[Stored items]

++++++++++++++++++++

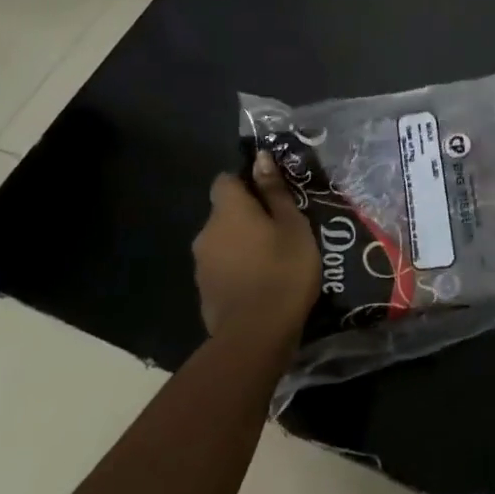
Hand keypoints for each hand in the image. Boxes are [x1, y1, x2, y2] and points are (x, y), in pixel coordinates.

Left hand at [192, 153, 320, 339]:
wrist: (256, 335)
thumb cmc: (283, 270)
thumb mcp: (292, 226)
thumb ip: (275, 192)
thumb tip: (260, 158)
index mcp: (228, 210)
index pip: (225, 180)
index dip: (246, 182)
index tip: (271, 194)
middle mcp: (206, 232)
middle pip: (225, 212)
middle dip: (248, 216)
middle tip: (282, 227)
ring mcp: (202, 264)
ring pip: (223, 241)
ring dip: (243, 244)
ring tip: (275, 257)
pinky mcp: (205, 291)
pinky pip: (223, 267)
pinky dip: (239, 268)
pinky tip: (263, 281)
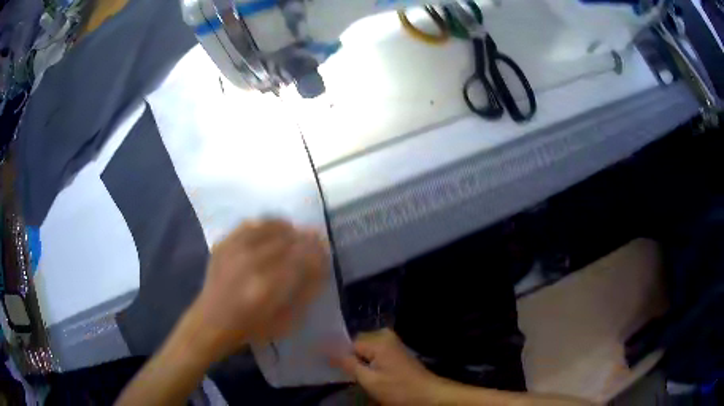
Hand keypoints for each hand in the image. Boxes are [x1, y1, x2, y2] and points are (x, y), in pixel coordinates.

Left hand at [185, 219, 327, 361]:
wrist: (211, 321)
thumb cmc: (251, 328)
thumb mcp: (285, 321)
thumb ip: (305, 293)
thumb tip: (321, 266)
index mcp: (267, 288)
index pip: (301, 259)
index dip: (317, 252)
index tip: (326, 250)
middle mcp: (250, 264)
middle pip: (287, 241)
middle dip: (307, 238)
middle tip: (316, 238)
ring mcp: (234, 251)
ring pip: (270, 228)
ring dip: (289, 229)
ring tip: (297, 233)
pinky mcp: (224, 244)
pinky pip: (250, 224)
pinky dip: (267, 223)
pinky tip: (275, 228)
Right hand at [334, 329, 449, 405]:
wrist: (428, 394)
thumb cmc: (398, 389)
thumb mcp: (369, 380)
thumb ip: (348, 363)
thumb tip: (328, 350)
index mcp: (378, 340)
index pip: (348, 343)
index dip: (339, 355)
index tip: (331, 367)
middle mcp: (385, 335)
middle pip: (357, 344)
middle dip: (350, 357)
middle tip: (348, 374)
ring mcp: (392, 342)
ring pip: (365, 349)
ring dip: (359, 361)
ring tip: (358, 376)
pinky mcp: (396, 350)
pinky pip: (374, 352)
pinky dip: (369, 362)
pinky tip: (369, 374)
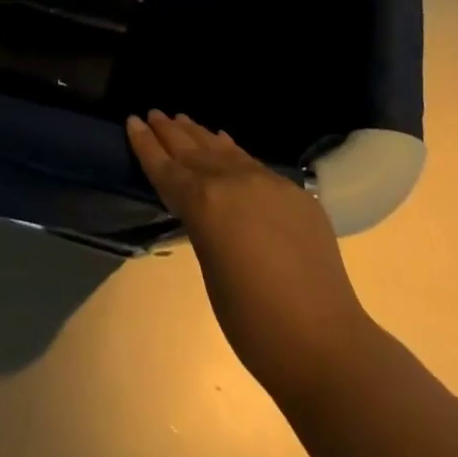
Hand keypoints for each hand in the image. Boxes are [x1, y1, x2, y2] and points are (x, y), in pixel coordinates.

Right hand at [127, 110, 373, 398]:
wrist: (325, 343)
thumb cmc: (252, 322)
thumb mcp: (210, 269)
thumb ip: (202, 226)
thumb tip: (203, 207)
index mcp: (205, 203)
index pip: (167, 168)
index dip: (147, 144)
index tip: (132, 120)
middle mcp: (234, 181)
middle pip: (194, 151)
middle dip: (170, 132)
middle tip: (153, 113)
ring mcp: (268, 183)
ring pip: (224, 151)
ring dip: (200, 135)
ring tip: (181, 119)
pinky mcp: (295, 193)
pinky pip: (253, 162)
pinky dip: (232, 150)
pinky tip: (224, 141)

++++++++++++++++++++

What you should do:
In the copy, include every record exactly and no pictures.

Solution for this problem:
Hand keypoints for each hand in the image. Boxes are [x1, y1, x2, y2] and points are (x, y), in pixel coordinates.

Left hand at [192, 153, 320, 339]:
wrist: (256, 335)
thumb cmc: (283, 270)
thumb mcp: (292, 226)
thumb ip: (275, 192)
thumb tip: (260, 158)
index mcp: (228, 210)
index pip: (225, 180)
index dip: (246, 182)
index tip: (271, 194)
middle mcp: (206, 232)
middle pip: (225, 212)
middle dip: (248, 216)
middle tip: (282, 227)
ring mcp: (202, 264)
ring pip: (223, 241)
ring dip: (243, 244)
ring tip: (275, 257)
pinky mcp: (205, 291)
pinky pip: (223, 267)
pinky dip: (239, 268)
pinky tip: (263, 281)
Hand keypoints for each hand in the image. Boxes are [x1, y1, x2, y2] and points are (x, y), in pixel coordinates.

Left hand at [185, 219, 327, 361]:
wrist: (211, 321)
thumb cmc: (251, 328)
thumb mcp: (285, 321)
thumb ip: (305, 293)
thumb tip: (321, 266)
index mcp: (267, 288)
index pip: (301, 259)
index dip: (317, 252)
index tip: (326, 250)
middle mcp: (250, 264)
middle pip: (287, 241)
middle dip: (307, 238)
middle tip: (316, 238)
ring mcp: (234, 251)
ring pip: (270, 228)
ring dip: (289, 229)
ring tip: (297, 233)
pinky mcp: (224, 244)
pinky pip: (250, 224)
pinky dip: (267, 223)
pinky tip: (275, 228)
Right hand at [334, 329, 449, 405]:
wrist: (428, 394)
thumb cmc: (398, 389)
thumb mcp: (369, 380)
thumb ip: (348, 363)
thumb tip: (328, 350)
index mcp: (378, 340)
index pip: (348, 343)
index dip: (339, 355)
index tip: (331, 367)
middle mcp: (385, 335)
middle pip: (357, 344)
middle dip: (350, 357)
middle tip: (348, 374)
ring mcp: (392, 342)
ring pip: (365, 349)
ring dip: (359, 361)
ring tip: (358, 376)
pinky mcp: (396, 350)
pinky pip: (374, 352)
pinky dip: (369, 362)
pinky tip: (369, 374)
Hand keypoints for each hand in the image. Boxes are [x1, y1, x2, y2] and points are (x, y), in pixel coordinates.

Right hand at [127, 110, 373, 398]:
wrist: (325, 343)
thumb cmc: (252, 322)
thumb mcp: (210, 269)
thumb ip: (202, 226)
thumb tip: (203, 207)
index mcp: (205, 203)
index pip: (167, 168)
index dip: (147, 144)
index tip: (132, 120)
middle mcp: (234, 181)
middle pip: (194, 151)
middle dip: (170, 132)
middle tip: (153, 113)
ring mcp: (268, 183)
ring pip: (224, 151)
ring dip: (200, 135)
ring tip: (181, 119)
pinky mcp: (295, 193)
pinky pip: (253, 162)
pinky dip: (232, 150)
pinky tip: (224, 141)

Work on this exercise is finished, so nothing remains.